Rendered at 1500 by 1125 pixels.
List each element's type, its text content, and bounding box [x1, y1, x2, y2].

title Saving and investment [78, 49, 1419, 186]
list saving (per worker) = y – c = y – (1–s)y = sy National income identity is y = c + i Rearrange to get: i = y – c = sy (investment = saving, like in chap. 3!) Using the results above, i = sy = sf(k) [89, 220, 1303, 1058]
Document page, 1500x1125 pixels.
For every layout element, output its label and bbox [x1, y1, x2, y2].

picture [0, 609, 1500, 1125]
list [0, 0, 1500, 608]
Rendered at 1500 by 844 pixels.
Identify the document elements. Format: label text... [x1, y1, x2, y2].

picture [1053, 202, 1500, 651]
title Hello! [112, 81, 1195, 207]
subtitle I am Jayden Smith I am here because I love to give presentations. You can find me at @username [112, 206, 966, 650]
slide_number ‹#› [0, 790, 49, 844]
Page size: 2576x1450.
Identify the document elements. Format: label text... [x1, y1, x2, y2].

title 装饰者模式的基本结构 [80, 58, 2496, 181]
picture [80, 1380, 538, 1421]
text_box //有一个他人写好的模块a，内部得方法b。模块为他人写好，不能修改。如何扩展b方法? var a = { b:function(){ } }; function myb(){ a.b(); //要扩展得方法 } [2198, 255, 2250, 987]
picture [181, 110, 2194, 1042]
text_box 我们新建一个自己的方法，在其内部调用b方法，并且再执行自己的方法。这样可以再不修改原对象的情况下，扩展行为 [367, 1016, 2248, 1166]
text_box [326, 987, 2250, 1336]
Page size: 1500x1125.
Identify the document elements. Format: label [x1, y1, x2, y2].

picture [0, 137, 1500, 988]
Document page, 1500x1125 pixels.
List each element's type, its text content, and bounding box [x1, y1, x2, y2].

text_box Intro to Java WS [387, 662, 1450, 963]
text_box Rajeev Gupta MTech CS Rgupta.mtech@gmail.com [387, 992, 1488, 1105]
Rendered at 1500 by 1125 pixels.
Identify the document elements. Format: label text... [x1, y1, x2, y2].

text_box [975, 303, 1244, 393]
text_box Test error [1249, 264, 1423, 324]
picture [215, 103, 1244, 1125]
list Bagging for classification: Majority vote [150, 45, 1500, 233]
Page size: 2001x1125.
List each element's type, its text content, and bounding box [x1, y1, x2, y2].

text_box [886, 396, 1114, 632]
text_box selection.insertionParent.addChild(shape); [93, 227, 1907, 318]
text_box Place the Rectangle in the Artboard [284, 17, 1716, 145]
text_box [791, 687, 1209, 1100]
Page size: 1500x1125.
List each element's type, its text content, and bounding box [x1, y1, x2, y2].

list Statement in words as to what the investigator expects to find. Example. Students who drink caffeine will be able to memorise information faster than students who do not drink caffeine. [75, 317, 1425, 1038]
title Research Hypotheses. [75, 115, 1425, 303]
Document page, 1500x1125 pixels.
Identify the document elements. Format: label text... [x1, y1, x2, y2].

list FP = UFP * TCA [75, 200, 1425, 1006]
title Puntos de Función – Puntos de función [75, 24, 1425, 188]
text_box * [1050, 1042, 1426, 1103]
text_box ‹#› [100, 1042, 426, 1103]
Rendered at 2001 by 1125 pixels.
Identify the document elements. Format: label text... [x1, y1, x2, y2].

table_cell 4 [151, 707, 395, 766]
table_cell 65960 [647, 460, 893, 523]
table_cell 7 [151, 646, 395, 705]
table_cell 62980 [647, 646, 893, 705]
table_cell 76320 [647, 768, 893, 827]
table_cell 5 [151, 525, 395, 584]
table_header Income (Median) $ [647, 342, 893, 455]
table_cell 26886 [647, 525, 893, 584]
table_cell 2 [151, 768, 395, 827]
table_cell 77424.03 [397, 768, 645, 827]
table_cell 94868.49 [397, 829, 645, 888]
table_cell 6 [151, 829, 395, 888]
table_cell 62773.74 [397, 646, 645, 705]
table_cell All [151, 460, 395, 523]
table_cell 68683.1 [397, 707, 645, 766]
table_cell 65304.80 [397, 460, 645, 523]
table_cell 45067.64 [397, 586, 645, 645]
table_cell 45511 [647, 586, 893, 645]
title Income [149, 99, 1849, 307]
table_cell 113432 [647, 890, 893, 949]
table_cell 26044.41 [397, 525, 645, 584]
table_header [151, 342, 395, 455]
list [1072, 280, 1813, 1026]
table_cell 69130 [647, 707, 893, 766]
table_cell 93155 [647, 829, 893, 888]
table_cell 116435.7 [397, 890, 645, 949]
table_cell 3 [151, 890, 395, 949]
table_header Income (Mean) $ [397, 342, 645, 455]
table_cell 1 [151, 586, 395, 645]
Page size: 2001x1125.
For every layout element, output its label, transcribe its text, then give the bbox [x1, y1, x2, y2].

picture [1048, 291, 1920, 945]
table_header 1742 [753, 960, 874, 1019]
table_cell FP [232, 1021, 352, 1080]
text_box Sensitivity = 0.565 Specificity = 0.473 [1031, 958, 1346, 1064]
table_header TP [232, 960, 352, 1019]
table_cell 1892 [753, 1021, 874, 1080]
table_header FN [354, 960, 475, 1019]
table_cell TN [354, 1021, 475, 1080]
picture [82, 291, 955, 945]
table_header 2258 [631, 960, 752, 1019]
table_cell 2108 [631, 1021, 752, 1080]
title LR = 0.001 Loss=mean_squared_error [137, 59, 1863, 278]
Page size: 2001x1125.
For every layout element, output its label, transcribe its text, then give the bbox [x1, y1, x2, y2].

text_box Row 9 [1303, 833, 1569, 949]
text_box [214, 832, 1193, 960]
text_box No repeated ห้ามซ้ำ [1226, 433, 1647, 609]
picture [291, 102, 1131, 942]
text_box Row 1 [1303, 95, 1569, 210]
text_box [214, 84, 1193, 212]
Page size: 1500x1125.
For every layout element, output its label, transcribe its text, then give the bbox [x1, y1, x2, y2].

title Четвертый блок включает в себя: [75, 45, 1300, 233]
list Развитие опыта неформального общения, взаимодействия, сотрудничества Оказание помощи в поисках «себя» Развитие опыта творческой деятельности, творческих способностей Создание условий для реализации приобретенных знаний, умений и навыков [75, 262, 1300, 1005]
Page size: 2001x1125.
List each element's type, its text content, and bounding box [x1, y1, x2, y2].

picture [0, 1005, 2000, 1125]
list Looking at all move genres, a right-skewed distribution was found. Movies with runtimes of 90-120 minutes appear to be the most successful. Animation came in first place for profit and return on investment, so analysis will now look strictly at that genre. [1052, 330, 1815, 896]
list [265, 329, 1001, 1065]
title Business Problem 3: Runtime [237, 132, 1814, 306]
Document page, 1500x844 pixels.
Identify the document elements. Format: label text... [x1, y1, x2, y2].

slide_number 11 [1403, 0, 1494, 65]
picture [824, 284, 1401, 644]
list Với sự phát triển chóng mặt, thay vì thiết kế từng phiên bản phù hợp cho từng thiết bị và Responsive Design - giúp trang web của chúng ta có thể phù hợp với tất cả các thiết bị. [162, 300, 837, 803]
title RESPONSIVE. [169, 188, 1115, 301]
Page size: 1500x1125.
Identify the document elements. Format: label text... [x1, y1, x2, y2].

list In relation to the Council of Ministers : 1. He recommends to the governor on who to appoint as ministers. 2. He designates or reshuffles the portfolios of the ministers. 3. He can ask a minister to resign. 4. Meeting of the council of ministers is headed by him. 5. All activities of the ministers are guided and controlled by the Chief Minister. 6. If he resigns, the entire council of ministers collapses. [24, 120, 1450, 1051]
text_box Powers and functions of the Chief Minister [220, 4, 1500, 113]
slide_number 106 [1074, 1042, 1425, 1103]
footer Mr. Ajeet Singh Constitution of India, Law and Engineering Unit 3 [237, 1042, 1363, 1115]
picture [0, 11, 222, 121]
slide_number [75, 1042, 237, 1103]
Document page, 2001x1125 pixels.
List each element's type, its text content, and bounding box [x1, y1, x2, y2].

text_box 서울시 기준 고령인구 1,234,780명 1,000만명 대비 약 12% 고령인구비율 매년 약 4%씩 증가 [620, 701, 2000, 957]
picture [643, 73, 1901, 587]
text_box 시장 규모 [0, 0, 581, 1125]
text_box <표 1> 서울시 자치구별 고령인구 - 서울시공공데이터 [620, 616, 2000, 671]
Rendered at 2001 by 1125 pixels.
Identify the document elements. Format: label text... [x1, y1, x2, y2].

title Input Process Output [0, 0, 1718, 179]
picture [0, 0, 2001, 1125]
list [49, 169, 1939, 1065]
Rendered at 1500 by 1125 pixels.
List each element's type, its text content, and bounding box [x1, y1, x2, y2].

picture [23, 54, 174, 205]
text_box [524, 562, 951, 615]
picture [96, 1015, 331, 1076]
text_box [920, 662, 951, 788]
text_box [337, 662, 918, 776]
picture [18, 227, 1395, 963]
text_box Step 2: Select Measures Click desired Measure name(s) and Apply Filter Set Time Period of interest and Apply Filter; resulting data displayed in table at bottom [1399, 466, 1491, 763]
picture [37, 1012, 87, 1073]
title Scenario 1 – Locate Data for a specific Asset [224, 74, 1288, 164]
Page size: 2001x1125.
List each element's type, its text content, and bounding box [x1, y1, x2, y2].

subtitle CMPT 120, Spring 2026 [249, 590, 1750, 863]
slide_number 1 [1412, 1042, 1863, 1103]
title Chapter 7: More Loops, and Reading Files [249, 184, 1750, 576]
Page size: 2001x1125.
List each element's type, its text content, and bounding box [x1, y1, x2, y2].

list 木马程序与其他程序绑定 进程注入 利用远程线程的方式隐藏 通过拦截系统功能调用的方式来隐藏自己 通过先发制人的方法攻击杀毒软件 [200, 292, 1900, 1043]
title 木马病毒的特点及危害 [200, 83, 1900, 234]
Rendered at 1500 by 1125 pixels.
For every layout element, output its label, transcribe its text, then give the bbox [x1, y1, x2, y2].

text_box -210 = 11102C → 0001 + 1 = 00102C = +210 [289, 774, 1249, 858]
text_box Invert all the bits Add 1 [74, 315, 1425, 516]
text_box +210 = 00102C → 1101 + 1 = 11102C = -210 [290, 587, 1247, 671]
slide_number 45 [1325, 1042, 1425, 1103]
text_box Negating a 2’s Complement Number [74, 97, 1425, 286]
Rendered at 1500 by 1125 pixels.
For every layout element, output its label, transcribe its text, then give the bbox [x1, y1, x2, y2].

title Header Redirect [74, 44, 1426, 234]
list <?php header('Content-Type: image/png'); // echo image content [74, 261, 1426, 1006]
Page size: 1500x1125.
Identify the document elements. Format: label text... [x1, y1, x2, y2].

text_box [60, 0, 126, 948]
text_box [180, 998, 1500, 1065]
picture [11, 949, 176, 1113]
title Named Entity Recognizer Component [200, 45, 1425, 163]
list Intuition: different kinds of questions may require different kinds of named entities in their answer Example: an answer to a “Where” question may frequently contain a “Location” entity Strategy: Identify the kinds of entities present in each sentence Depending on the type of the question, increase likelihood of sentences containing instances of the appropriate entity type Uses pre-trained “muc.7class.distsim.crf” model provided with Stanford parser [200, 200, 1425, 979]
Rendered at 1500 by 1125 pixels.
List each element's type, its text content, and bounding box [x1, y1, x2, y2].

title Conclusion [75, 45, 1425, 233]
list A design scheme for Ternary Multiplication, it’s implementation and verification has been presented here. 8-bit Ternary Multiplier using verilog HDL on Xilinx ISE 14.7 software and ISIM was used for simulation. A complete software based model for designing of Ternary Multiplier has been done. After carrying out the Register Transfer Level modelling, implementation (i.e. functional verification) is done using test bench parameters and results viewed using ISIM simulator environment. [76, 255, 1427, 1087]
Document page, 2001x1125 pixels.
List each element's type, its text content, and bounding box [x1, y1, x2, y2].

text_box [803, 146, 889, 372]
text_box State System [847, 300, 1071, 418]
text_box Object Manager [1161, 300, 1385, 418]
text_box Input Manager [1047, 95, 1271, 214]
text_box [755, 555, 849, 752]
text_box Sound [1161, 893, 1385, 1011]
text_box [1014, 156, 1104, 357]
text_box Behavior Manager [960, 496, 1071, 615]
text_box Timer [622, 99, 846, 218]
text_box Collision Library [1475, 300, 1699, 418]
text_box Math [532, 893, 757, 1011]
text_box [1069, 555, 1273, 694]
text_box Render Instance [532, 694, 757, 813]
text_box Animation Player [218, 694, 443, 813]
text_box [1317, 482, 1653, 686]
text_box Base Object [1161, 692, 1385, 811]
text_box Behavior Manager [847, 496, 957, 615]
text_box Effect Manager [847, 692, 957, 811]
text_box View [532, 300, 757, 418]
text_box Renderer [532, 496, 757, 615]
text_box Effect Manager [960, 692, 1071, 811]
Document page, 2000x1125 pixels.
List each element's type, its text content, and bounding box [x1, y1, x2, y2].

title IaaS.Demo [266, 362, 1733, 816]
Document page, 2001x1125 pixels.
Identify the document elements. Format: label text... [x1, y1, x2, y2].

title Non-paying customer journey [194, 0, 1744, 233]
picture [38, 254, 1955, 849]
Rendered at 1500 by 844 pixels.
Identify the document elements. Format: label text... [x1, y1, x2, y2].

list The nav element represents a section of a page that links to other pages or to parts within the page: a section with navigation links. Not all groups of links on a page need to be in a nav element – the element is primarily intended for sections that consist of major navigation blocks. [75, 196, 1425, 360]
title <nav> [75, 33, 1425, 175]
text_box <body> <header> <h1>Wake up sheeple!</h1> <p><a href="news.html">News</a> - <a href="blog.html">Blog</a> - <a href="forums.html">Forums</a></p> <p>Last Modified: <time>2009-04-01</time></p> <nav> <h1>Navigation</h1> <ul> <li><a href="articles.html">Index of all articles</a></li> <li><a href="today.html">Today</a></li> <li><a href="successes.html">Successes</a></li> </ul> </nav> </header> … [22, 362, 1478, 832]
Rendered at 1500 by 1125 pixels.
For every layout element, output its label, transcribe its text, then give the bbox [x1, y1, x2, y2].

## EXERCISE DIRECTIONS:
Output only the lines from the one that contains "Document page, 2000x1125 pixels." through the final line of the records, exactly as given.

## FINAL ANSWER:
Document page, 2000x1125 pixels.
List each element's type, its text content, and bounding box [x1, y1, x2, y2].

title IaaS.Demo [266, 362, 1733, 816]
Document page, 2001x1125 pixels.
Identify the document elements. Format: label text... [x1, y1, x2, y2].

title Non-paying customer journey [194, 0, 1744, 233]
picture [38, 254, 1955, 849]
Rendered at 1500 by 844 pixels.
Identify the document elements. Format: label text... [x1, y1, x2, y2].

list The nav element represents a section of a page that links to other pages or to parts within the page: a section with navigation links. Not all groups of links on a page need to be in a nav element – the element is primarily intended for sections that consist of major navigation blocks. [75, 196, 1425, 360]
title <nav> [75, 33, 1425, 175]
text_box <body> <header> <h1>Wake up sheeple!</h1> <p><a href="news.html">News</a> - <a href="blog.html">Blog</a> - <a href="forums.html">Forums</a></p> <p>Last Modified: <time>2009-04-01</time></p> <nav> <h1>Navigation</h1> <ul> <li><a href="articles.html">Index of all articles</a></li> <li><a href="today.html">Today</a></li> <li><a href="successes.html">Successes</a></li> </ul> </nav> </header> … [22, 362, 1478, 832]
Rendered at 1500 by 1125 pixels.
For every layout element, output its label, transcribe its text, then give the bbox [x1, y1, x2, y2].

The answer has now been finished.